Yeah its a pain in the a$$ to connect and disconnect when there is snow and ice on the quick connects. But during a warm day they usually go on pretty easy.


----------



## svc turf (Sep 11, 2013)

Tons of new Kage videos to share. First one Kage stacking


----------



## Kristin Stephan (Nov 6, 2008)

Awesome! Thanks for sharing.


----------



## CowboysLC_DE (Aug 17, 2013)

I'll be the rookie to argue that I can almost clear that street as fast as you. But I do see a Kage in my future, probably two seasons away. Next year will be a second truck, followed by tractor/skid.

Michael


----------



## svc turf (Sep 11, 2013)

CowboysLC_DE;1739903 said:


> I'll be the rookie to argue that I can almost clear that street as fast as you. But I do see a Kage in my future, probably two seasons away. Next year will be a second truck, followed by tractor/skid.
> 
> Michael


Anyone with a truck can windrow the snow off the street. The problem is when you have 130 driveways to clear and nowhere to stack the snow.


----------



## CowboysLC_DE (Aug 17, 2013)

Okay, all three videos I saw were of you plowing and stacking the main road.

Michael


----------



## svc turf (Sep 11, 2013)

CowboysLC_DE;1740202 said:


> Okay, all three videos I saw were of you plowing and stacking the main road.
> 
> Michael


What we do is run through the 1.5 mile long road with a truck and windrow everything to one side (the side without the sidewalk) and then the rest is done with the skid. The fastest Ive done the road and all 130 drives is 2 hours and 55 minutes working alone


----------



## NLS1 (Jun 25, 2007)

Nice videos, looks like a good way to do a place like that. 

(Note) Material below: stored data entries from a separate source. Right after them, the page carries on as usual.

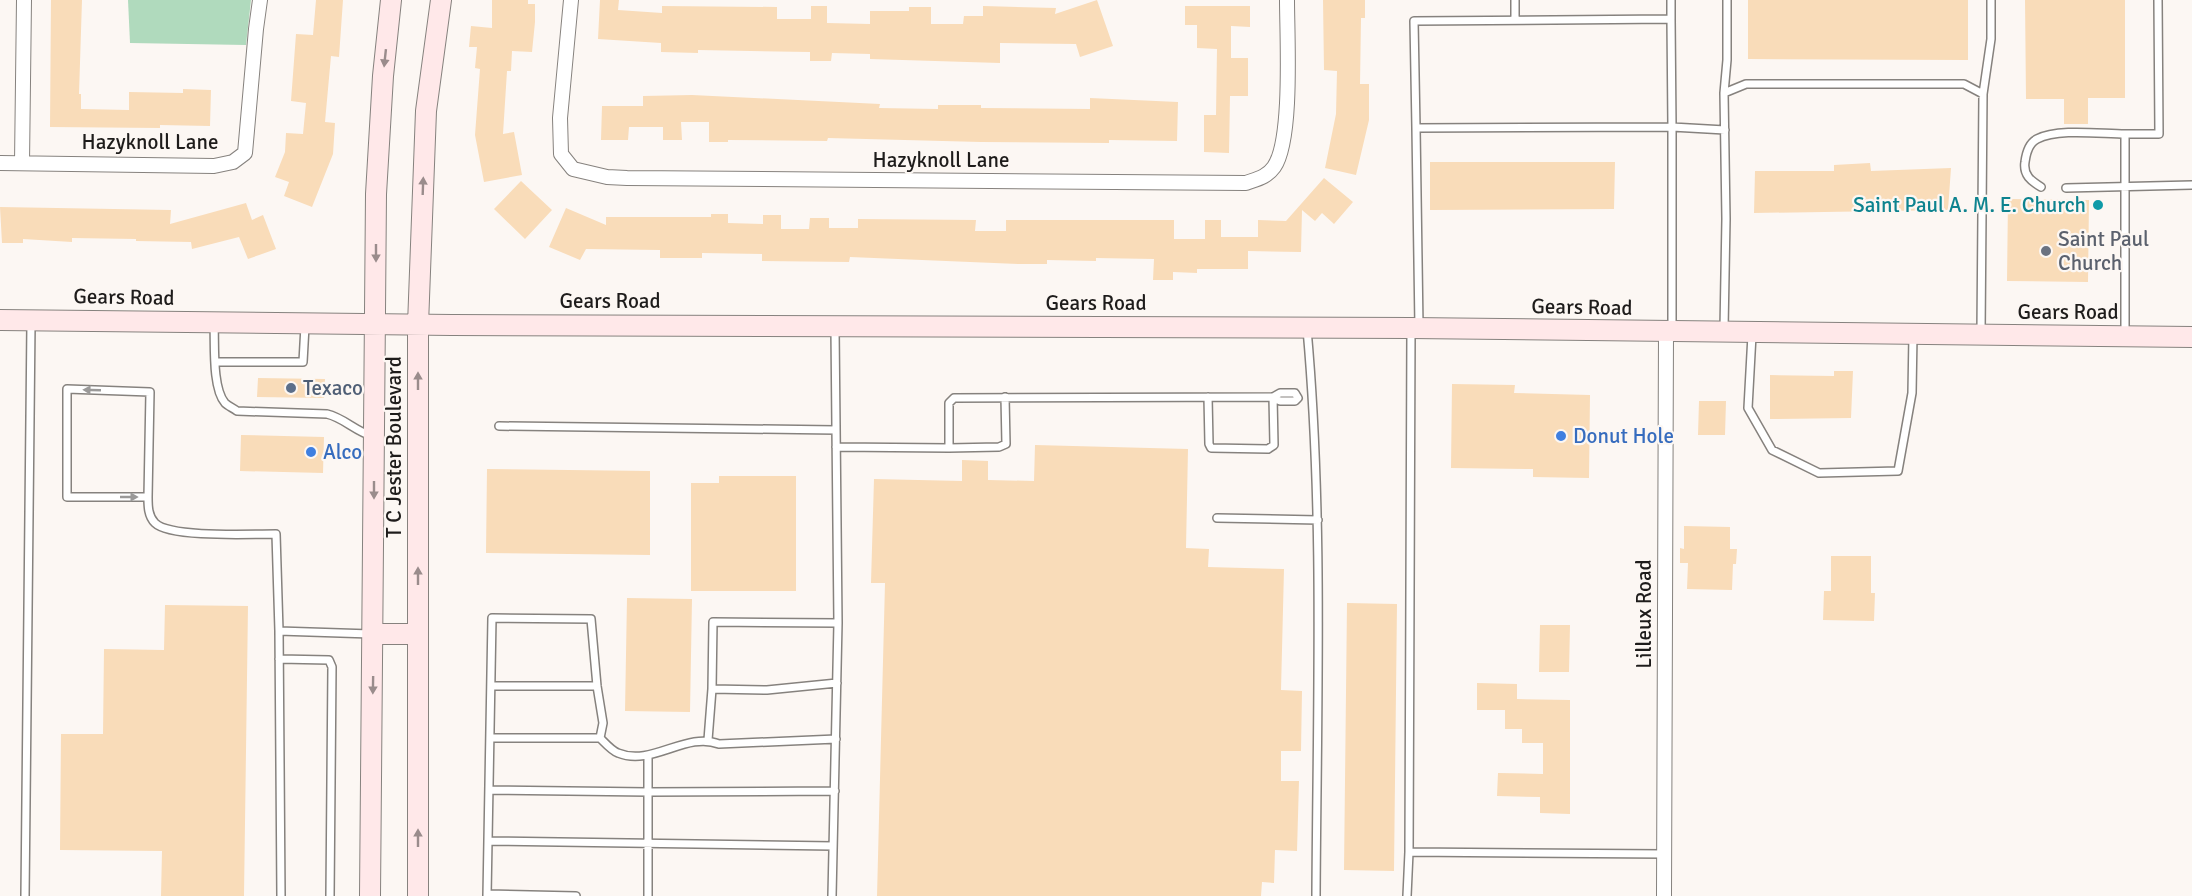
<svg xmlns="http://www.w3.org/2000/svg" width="2192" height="896" viewBox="0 0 2192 896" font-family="Signika,sans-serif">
  <rect width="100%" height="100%" fill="#fcf7f3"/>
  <path fill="#b0dabd" d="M128,0H251L246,45L130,43Z"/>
  <path fill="#f9dcb9" d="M51,0H82L79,94H81V109L129,110V92L183,93V89L211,90L210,126L160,125V128L50,127Z
    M316,0H343L339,57L331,56L325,122L335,123L333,154L312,207L284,196L289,182L275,177L285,152L286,133L303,134L306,103L291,101L296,34L313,35Z
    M492,0H528V4H535V22L532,52L512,51L511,71H507L503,134L514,132L522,175L484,182L475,135L480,69L475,68L477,47H469L471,26L492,28Z
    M600,0H619L618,10L662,13V6L777,7V19H811V6H827V23L870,24V11H909V7H931V24H963L964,16H983V6L1056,8L1055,14L1097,0L1113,46L1080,57L1076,44L1000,43V63L870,59V54L832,53L831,61H810V52L698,50V53L661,52V43L598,39Z
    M1323,0H1365V18H1361L1360,84H1369V120L1356,175L1325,168L1336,114L1337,71L1324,70Z
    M1748,0H1968V60L1748,59Z
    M2025,0H2125V98H2088V124H2064V99H2026Z
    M1185,6H1250V27L1231,26V58H1248V96H1230L1229,153L1204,152V115H1216L1217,49L1197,48V25H1185Z
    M692,95L880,104L879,108L938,109V105H981V108L1090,109V98L1178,102L1177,141L1109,140V143L981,142L828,138L827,141L728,140V142H709V122H681L682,140H663V127H629L628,140H601L602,106H643V96Z
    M1430,162H1615L1614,209L1430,210Z
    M1870,163L1871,171L1951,168L1948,210L1754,213L1755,171H1834V165Z
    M1324,178L1353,202L1334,224L1322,213L1315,221L1302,210L1301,252L1248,251V269H1197V273L1173,272V280H1153L1154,259L1096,258V261L1047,260V264H1019L850,257L849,262L762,261V254L702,253V258H660V250L586,249L580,260L549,247L566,208L606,225V217H711V214H728V223L763,224V215H781V229H809L810,218H829V228H858V219L976,220L975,231H1006V220H1174V239H1205V220H1221V237H1258V220L1286,221Z
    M521,181L552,210L525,239L494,209Z
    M2008,199L2089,200L2088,282L2007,281Z
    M246,203L252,220L263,215L276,249L248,259L239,237L192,249L191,242L136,241V239L72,238V242L23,239V243H2L0,207L171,210L170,224Z
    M1834,371H1853L1851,418L1770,419V375L1834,376Z
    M258,378L325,379L324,398L257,397Z
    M1452,384L1515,385L1514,393L1590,395L1589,478L1533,477V469L1451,468Z
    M1699,401H1726L1725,435H1698Z
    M241,435L324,437L323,473L240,471Z
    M1035,445L1188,449L1186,548L1209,549L1208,567L1284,569L1281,690L1302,691L1301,751H1281V781H1299L1297,851L1275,850L1274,883L1262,882L1261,896H877L885,583H871L874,479L962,481V460L988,461V480L1034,481Z
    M487,469L650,471V555L486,553Z
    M719,476H796V591H691V483H719Z
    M1684,526L1730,527V549H1737L1736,564H1733L1732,590L1687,589L1688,563H1680V548L1684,549Z
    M1831,556H1871V593H1875L1874,621L1823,620L1824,591H1831Z
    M627,598L692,599L690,712L625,711Z
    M1347,603L1397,604L1394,871L1344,870Z
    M165,605L248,606L244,896H161L162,851L60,850L61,734H103L104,649L164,650Z
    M1540,625H1570L1569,672H1539Z
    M1477,683L1517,684V699L1570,700V814L1540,813V797L1497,796L1498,773L1543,774V743H1522V729H1505V710H1477Z"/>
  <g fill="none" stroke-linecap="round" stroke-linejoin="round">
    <g stroke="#86827e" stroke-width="10">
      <path id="lane" d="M1515,0V20
        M1671,19V0
        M1724,93L1727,60V0
        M1983,94L1991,39V0
        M1416,128L1414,21L1671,19L1672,127L1725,130
        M2041,187C2031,181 2023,175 2025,162C2026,154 2029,143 2037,139C2058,128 2101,134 2125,134
        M2066,188L2192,185
        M214,325C215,344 212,388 225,403C228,406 233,408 237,411L327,414C344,418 355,431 372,436
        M1419,327L1416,128L1672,127V328
        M1307,329C1324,517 1317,707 1316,896
        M1724,329L1726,219L1724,93L1746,84H1964L1983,94L1981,333
        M2125,334V134H2159L2158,0
        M1752,335L1748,408L1772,450L1819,473L1898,471L1912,393L1913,335
        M216,362H303L305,326
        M1208,397L1209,444L1211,448L1268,449L1274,445L1273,397
        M499,426L836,430
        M836,447L949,448V403L954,398L1273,397L1280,401H1295L1298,398L1295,393H1280L1273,397
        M949,448L999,447L1006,444L1005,397
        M148,497H67V389L150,392L148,497C148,506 148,516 155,523C170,538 252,534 276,534L279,631
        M1217,518L1318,520
        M279,659L329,660L332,667L330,896
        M491,686H597
        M712,689L767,690L837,683
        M490,738H600C605,743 612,751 618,753C652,767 686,731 719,744L836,739
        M708,740L712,689L713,622L838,623
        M648,757V896
        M489,790L648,792L835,791
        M488,841L833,846
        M1409,852L1411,329
        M487,894L576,896
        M25,896L31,323
        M281,896L279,631L371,634
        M487,896L492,618L591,619L597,686L603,723L600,738
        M832,896L838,623L835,329
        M1407,896L1409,852L1664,854"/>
    </g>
    <g stroke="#86827e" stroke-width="16">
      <path id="street" d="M571,0L560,118L561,154L573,169L607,177L627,178L1246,183C1257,179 1267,177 1274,167C1293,140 1287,36 1287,0
        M0,163L214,166L233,162L245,153L256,29L260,0
        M22,163L24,0
        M1664,896L1666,332"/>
    </g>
    <g stroke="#86827e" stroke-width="22">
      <path id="secondary" d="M0,320L452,325L1411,328L2192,337
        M374,634H418
        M370,896L376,194L383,76L391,0
        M418,896V325L426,111L441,0"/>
    </g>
    <use href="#lane" stroke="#fff" stroke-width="7"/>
    <use href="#street" stroke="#fff" stroke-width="14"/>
    <use href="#secondary" stroke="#ffe8e9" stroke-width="20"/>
  </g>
  <defs><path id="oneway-solid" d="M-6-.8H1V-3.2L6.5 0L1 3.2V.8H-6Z" transform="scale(1.5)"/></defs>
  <g fill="#9a8c8c">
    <use href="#oneway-solid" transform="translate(385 58) rotate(96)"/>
    <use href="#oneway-solid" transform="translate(423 186) rotate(-88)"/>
    <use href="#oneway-solid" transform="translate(376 253) rotate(90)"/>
    <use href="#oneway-solid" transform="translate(418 381) rotate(-90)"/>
    <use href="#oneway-solid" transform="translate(374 490) rotate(90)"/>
    <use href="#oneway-solid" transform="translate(418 576) rotate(-90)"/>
    <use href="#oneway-solid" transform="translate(373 685) rotate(91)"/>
    <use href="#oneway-solid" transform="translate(418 838) rotate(-90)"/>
  </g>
  <g fill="#9a9998">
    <use href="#oneway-solid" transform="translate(92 390) rotate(-178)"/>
    <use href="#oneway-solid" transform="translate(129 497)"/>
  </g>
  <circle fill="#0f9aa8" stroke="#fcf7f3" stroke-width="2" cx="2098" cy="205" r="6"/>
  <circle fill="#6b7280" stroke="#fcf7f3" stroke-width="2" cx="2046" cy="251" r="6"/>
  <circle fill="#5c6f8a" stroke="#fcf7f3" stroke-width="2" cx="291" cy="388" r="6"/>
  <g fill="#3f7fe0" stroke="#fcf7f3" stroke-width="2">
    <circle cx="1561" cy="436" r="6"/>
    <circle cx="311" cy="452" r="6"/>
  </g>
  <g text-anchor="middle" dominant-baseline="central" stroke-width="4.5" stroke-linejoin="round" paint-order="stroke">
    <g font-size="21" fill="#1e1c1b" stroke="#fcf7f3">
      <text x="150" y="142">Hazyknoll Lane</text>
      <text x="941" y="160">Hazyknoll Lane</text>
      <text transform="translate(124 297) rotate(1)">Gears Road</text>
      <text x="610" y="301">Gears Road</text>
      <text x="1096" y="303">Gears Road</text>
      <text transform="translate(1582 307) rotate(1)">Gears Road</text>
      <text x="2068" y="312">Gears Road</text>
      <text transform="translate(394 447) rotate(-90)">T C Jester Boulevard</text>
      <text transform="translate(1644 614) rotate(-90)">Lilleux Road</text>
    </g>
    <g font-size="21" fill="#0d838f" stroke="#fcf7f3" text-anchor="end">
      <text x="2086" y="205">Saint Paul A. M. E. Church</text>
    </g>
    <g font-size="21" fill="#5b616d" stroke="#fcf7f3" text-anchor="start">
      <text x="2058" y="239">Saint Paul<tspan x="2058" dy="24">Church</tspan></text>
    </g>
    <g font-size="21" fill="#4e5e75" stroke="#fcf7f3" text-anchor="start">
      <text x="303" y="388">Texaco</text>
    </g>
    <g font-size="21" fill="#366cbe" stroke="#fcf7f3" text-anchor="start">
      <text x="1573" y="436">Donut Hole</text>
      <text x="323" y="452">Alco</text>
    </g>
  </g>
</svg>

We have our 10' kage on a jcb with snow tires and it sure does move a lot of snow at a couple of our commercial lots. What I like especially when you are windowing is that it angles very far and doesn't spill off the leading edge when there is minimal snow. So you can take a pretty full width cut when the snow isn't too deep. Plus the box moves a lot of snow. 

I have been having a very hard time with one of the couplers as well, interesting that many of you have been having trouble too. I think there must be a tiny difference between the kage coupler and the machine coupler. If the machine is not hot I can't get the female coupler of the kage to connect to the male machine coupler. But I can hook the two kage couplers together no problem usually. 

Definitely makes it stressful to want to switch to the snow bucket to move piles between all the storms we have been getting. Next year I may switch all the fittings to match from the same brand if I can find a matching set and see if that helps, but for now I keep hoping it still works. 

Dan


----------